If you want to reach a certain financial threshold at a certain point in your life, it is important to set financial goals. If you don't, the odds are that you will end up like most people at retirement - depending primarily on Social Security for your welfare.
Ideally you want to begin to set financial goals as soon as possible. The sooner you begin, the easier it will be. For example, if you place $5,000 in a 401k account when you are 20 and average about 7 percent interest per year, by the time you reach 65, you'll have over $100,000 in that account - even if you never add another dime to it.
However, if you place that $5,000 in the same account at age 40, you'll only end up with about $30,000. In this instance, time is money. The sooner you can start investing in your future, the better off you'll be in the long run.

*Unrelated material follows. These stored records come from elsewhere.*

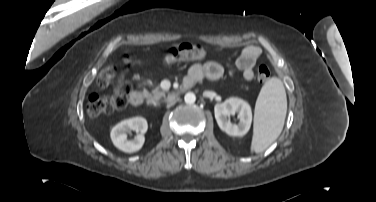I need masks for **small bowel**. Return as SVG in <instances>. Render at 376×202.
I'll return each instance as SVG.
<instances>
[{
    "label": "small bowel",
    "mask_w": 376,
    "mask_h": 202,
    "mask_svg": "<svg viewBox=\"0 0 376 202\" xmlns=\"http://www.w3.org/2000/svg\"><path fill=\"white\" fill-rule=\"evenodd\" d=\"M260 56L261 50L256 46H248L240 53L236 65L242 71L245 80H251L253 78V67ZM222 74L223 69L217 62L210 61L205 64H194L188 69L185 83L191 86L202 78L217 80Z\"/></svg>",
    "instance_id": "1"
}]
</instances>
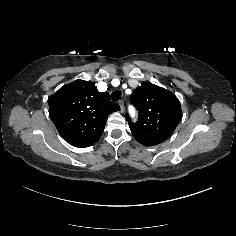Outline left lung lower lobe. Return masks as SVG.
I'll return each mask as SVG.
<instances>
[{
  "instance_id": "obj_1",
  "label": "left lung lower lobe",
  "mask_w": 236,
  "mask_h": 236,
  "mask_svg": "<svg viewBox=\"0 0 236 236\" xmlns=\"http://www.w3.org/2000/svg\"><path fill=\"white\" fill-rule=\"evenodd\" d=\"M137 141L145 146H152V145H157V144L161 143V142H157V141H147V140H137Z\"/></svg>"
}]
</instances>
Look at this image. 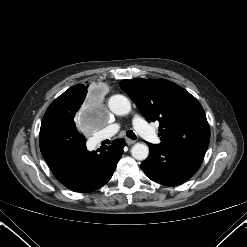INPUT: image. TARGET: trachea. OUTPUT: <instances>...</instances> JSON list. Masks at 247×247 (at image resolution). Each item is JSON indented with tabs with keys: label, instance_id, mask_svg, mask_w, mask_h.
Instances as JSON below:
<instances>
[{
	"label": "trachea",
	"instance_id": "1",
	"mask_svg": "<svg viewBox=\"0 0 247 247\" xmlns=\"http://www.w3.org/2000/svg\"><path fill=\"white\" fill-rule=\"evenodd\" d=\"M126 135H127V137H129L130 139H133V140L136 139V135H135V133H134L132 130H128V131L126 132Z\"/></svg>",
	"mask_w": 247,
	"mask_h": 247
}]
</instances>
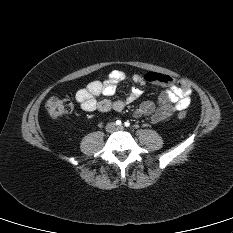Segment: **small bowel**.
I'll return each instance as SVG.
<instances>
[{
  "label": "small bowel",
  "mask_w": 233,
  "mask_h": 233,
  "mask_svg": "<svg viewBox=\"0 0 233 233\" xmlns=\"http://www.w3.org/2000/svg\"><path fill=\"white\" fill-rule=\"evenodd\" d=\"M126 78L127 75L124 72L113 70L105 80L91 81L79 89L75 94V99L81 109L86 112H121L126 104L134 102L141 96L142 90L139 87H133L122 100H98L97 97L101 95L112 96L116 92L117 85ZM132 81L141 86L152 83L166 87V90L159 95L157 104L152 101L141 103L134 111L135 117L144 116L153 123H160L175 113L185 110L191 103L192 88L184 80H176L168 75L148 72L144 75H133Z\"/></svg>",
  "instance_id": "c3829d8e"
}]
</instances>
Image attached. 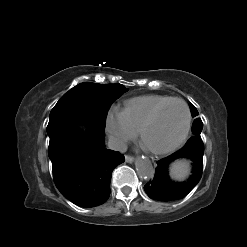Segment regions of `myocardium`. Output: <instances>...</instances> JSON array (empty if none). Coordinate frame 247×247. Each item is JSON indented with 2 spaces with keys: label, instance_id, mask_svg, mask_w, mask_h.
Instances as JSON below:
<instances>
[{
  "label": "myocardium",
  "instance_id": "1",
  "mask_svg": "<svg viewBox=\"0 0 247 247\" xmlns=\"http://www.w3.org/2000/svg\"><path fill=\"white\" fill-rule=\"evenodd\" d=\"M173 102L181 103L184 106L185 112H186V123H185V128H184V131H183L181 137L174 144H172L168 147H165V148L154 149V148H150V147L146 146L144 143L145 132L156 121L160 112L167 105H169L170 103H173ZM191 122H192V115H191V111H190L188 104L181 98H170V99L166 100L165 102L161 103L160 105H158L153 110V112L150 114V116L145 120V122L142 124V126L140 127V129L138 131L140 141L145 146V148L154 155L160 156V155L169 154V153L177 150L185 142V140L187 139L189 132H190Z\"/></svg>",
  "mask_w": 247,
  "mask_h": 247
}]
</instances>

This is also true for just about most other financial goals that you have. Whether you are looking to save money for a down payment on a new house, set aside a college fund for your children, or save money for a new car - the sooner you set your financial goal and start to save, the better.
The best way to decide on your financial goals is to do it as a family. Get the family together, sit down with them, and talk about where you see yourself in 5, 10, 15 years and so on. Decide what's important to you, determine when you need it, decide how much money you will need each month to dedicate towards it, and finally set a place in your budget to extract that amount of money for your goals.
The process will go even smoother if you can somehow manage to save the money before you get your hands on it by having the money deducted directly from your paycheck and placed in either your bank account or some other financial account at your disposal.
Without setting a financial goal, you forget to put it in your budget, and the money just seamlessly slips out of your pocket leaving you without the financial resources when you need them.